- _Images of data visualizations_:
+--

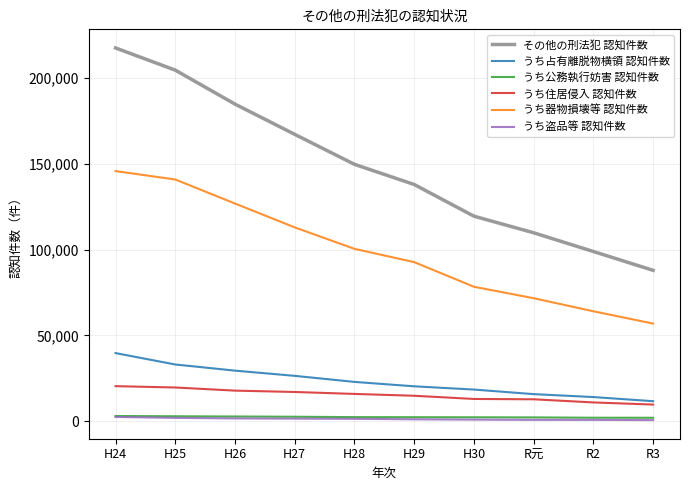

Which series has the largest total across all categories?

その他の刑法犯 認知件数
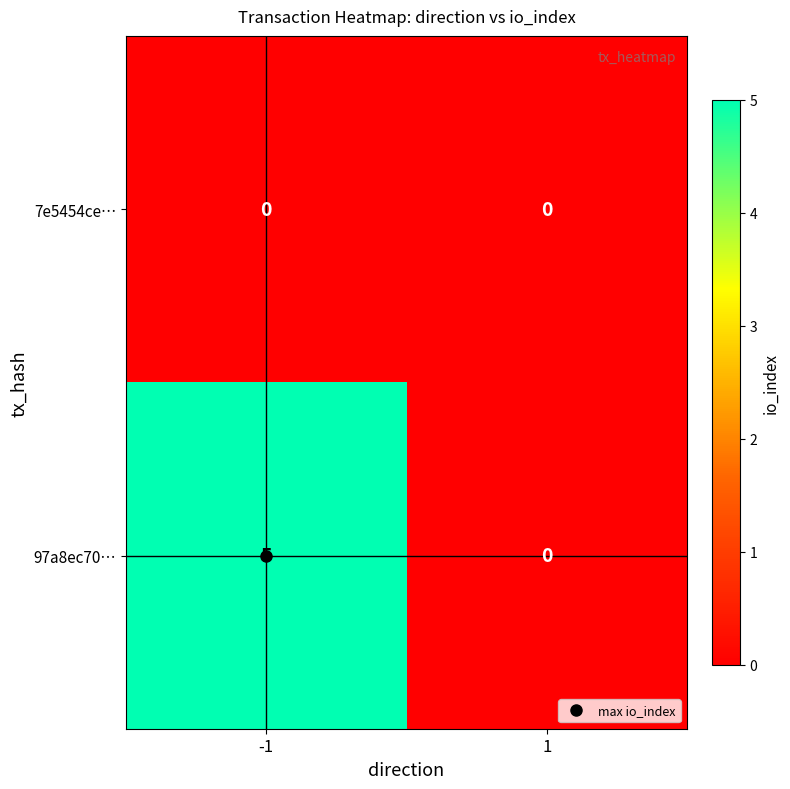

Which series has the largest range (max minus min)?

97a8ec70…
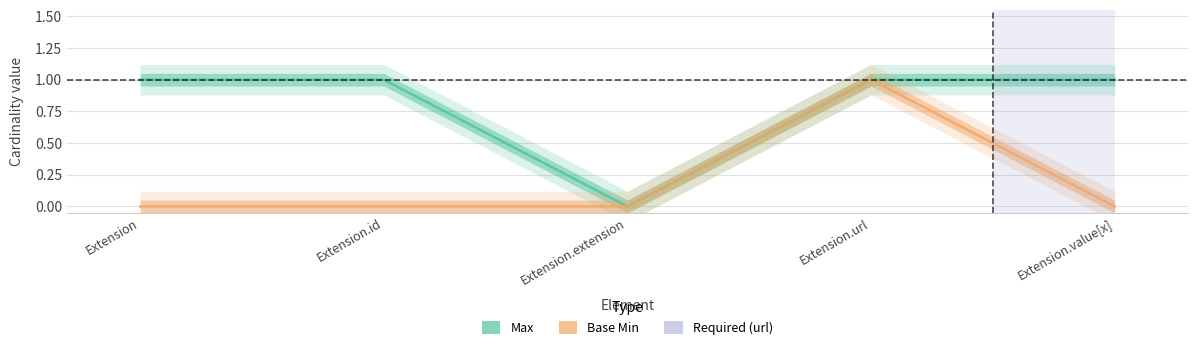

How many interior local peaks does the Base Min series have?

1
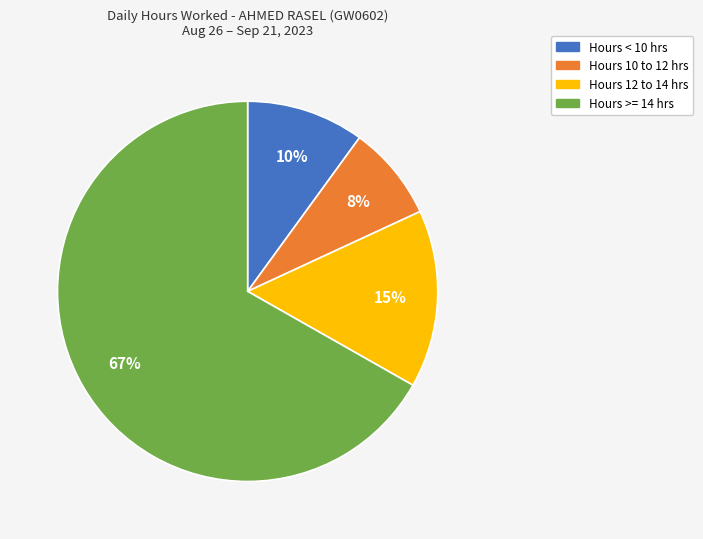

Which slice is the largest?

Hours >= 14 hrs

+--

- _What is needed_:
Copy every line of the listing above without changes, leaving out the pictures.

- _Response to this exercise_:
Which series has the largest total across all categories?

その他の刑法犯 認知件数

Which series has the largest range (max minus min)?

97a8ec70…

How many interior local peaks does the Base Min series have?

1

Which slice is the largest?

Hours >= 14 hrs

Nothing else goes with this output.